In other words, every single of @moxie0’s complaints has been fixed, so why is this still not happening?

[fwalch]

In other words, every single of @moxie0’s complaints has been fixed, so why is this still not happening?

Maybe just because no-one told him yet ;-)

I guess distributing TextSecure on F-Droid while Google Play Services are still required for it to run doesn't make too much sense. You could check out #1000 resp. the fork at https://github.com/JavaJens/TextSecure to help with that.

[haffenloher]

F-Droid now allows to distribute a developer-signed version of the app, if the build is reproducable by their build server

Interesting.

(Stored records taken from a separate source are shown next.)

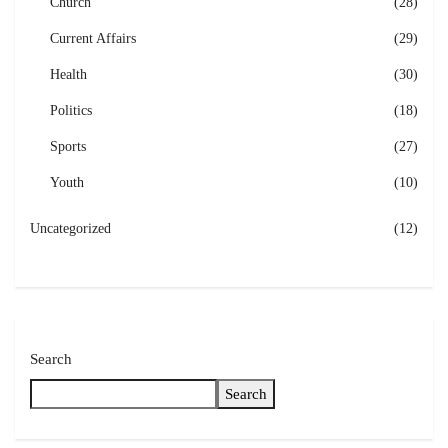
Church
(28)
Current Affairs
(29)
Health
(30)
Politics
(18)
Sports
(27)
Youth
(10)
Uncategorized
(12)
Search
Search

Could you point me to some information / docs on how this is supposed to work?

In other words, every single of moxie0’s complaints has been fixed

I don't think there is a solution for automated crash reporting without Google Play yet.

[fwalch]

@brumsoel See https://f-droid.org/wiki/page/Deterministic,_Reproducible_Builds. For background on reproducible builds in general, see e.g. this talk at the 31C3 (slides on this page).

[eighthave]

The reproducible build stuff is quite new and still a bit raw, but it does work. I'm happy to help get TextSecure integrated using this process for anyone who wants to take it on.

As for automated crash reporting without Google Play, you can use ACRA then choose which backend you want it to upload to.

[moxie0]

This is now available here: https://signal.org/android/apk/

I don't recommend that people do this, but we've set this up as a harm reduction strategy since people are already running random APKs signed by other random people instead.